CCAA court grants Pure Gold Mining more time to finish scoping study as sale process continues
pure-gold-mining-site-panorama
(Pure Gold Mining photo)

Finding new owners for an inactive Red Lake gold mine will require some additional time and effort.

Insolvent Pure Gold Mining and its court-appointed monitor, KSV Restructuring, were granted a stay of proceedings by a B.C. court last week in the course of its CCAA (Companies' Creditors Arrangement Act) proceedings.

The Vancouver gold mining will stay under creditor protection until March 10 to give the company more time to gather some critical information to enable a sale to take place.

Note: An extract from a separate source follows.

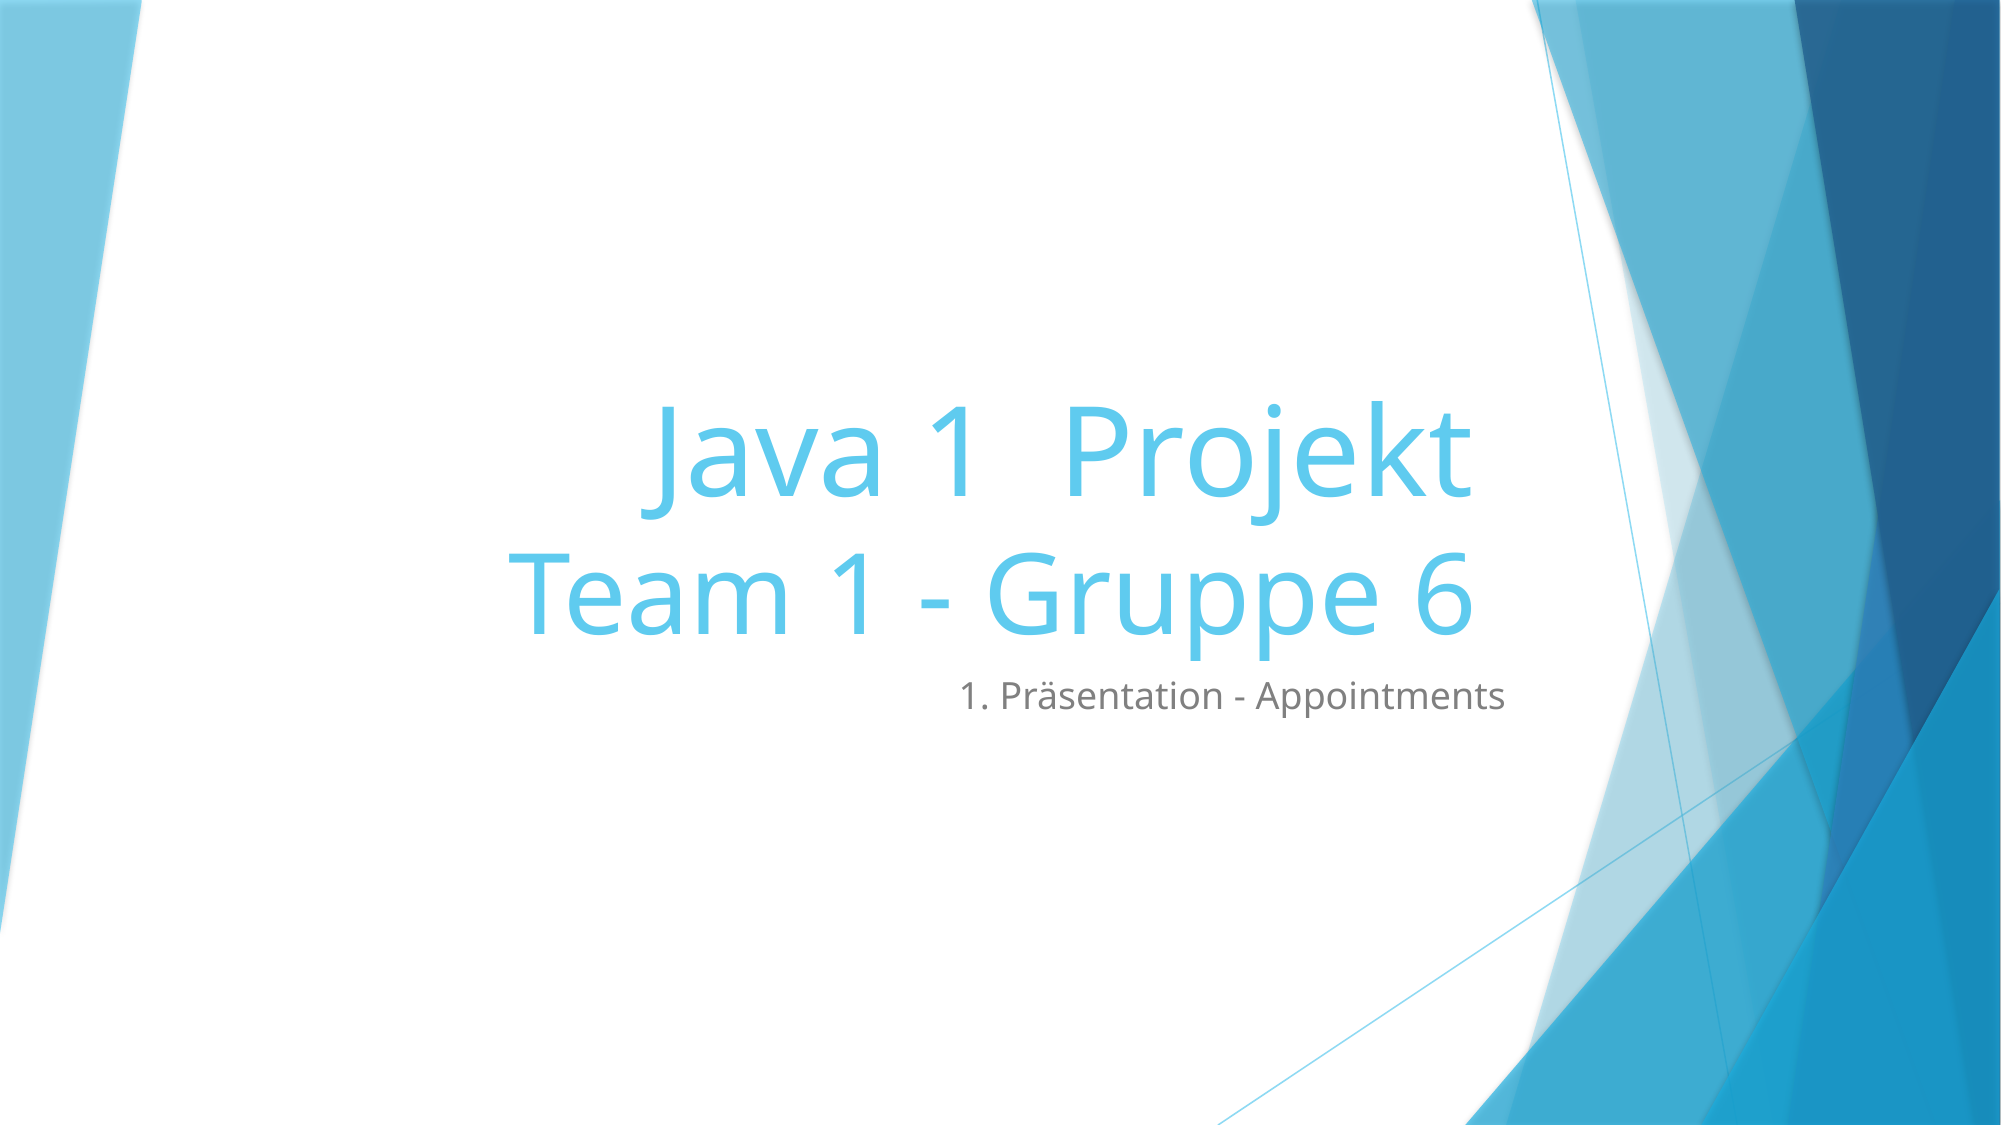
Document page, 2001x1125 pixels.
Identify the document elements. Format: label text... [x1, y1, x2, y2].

Pure Gold and its underperforming Red Lake underground mine went into creditor protection at the end of October after running out of money. The inactive mine, which is the company’s only operating asset, went up for sale on Nov. 10.

According to recent court documents, more than 70 companies were contacted as part of the court-supervised sales and solicitation process. But after the Dec. 19 deadline passed for prospective buyers to submit letters of intent, Pure Gold and KSV determined there were “no acceptable bids.”

In retrospect, the mining company, KSV, the sales agent, National Bank Financial, and Sprott, Pure Gold’s primary lender, collectively agreed that the sales process might have been smoother if they had more information available for interested parties to perform their own due diligence.

The mining company’s original plan was to prepare a pre-feasibility study (PFS) with a new life-of-mine plan and have ready it for potential bidders to view at the outset of the sales process in early November.

A PFS is a critical decision-making document that makes a base case for a mine. It usually provides information on the economics of a mineral reserve, logistics, capital requirements, various critical issues and other necessary information.

However, the company, in consultation with its advisors, decided not to do a PFS due to the time and the cost involved.

Instead, they decided to carry out a more generalized scoping study which, they say, will address the economics of the mine and will include an updated life-of-mine plan.

Unfortunately, as of last week, Pure Gold didn’t have the scoping study finished. To provide the company with more “breathing room” to finish the study, the court agreed to extend the stay of proceedings from Jan. 27 to March 10.

In an affidavit filed with the court, Chris Haubrich, Pure Gold’s chief financial officer, stated the extension would “provide sufficient time for the company to make necessary decisions on how to advance the restructuring efforts.”

The company said it has continued to make “good faith efforts” to engage with its secured and unsecured creditors, suppliers, lender, government and its employees. Last fall, court documents said unsecured creditors were collectively owed $16 million.

On the block is an underground mine, a processing mill, and 4,600 hectares of property situated outside the northwestern Ontario community of Red Lake. It was developed on the site of the former Madsen gold mine and started commercial production in August 2021.

The mine has not been in commercial production since Oct. 24. A crew of 61 is running it on a care-and-maintenance basis, down considerably from its operating workforce of 271.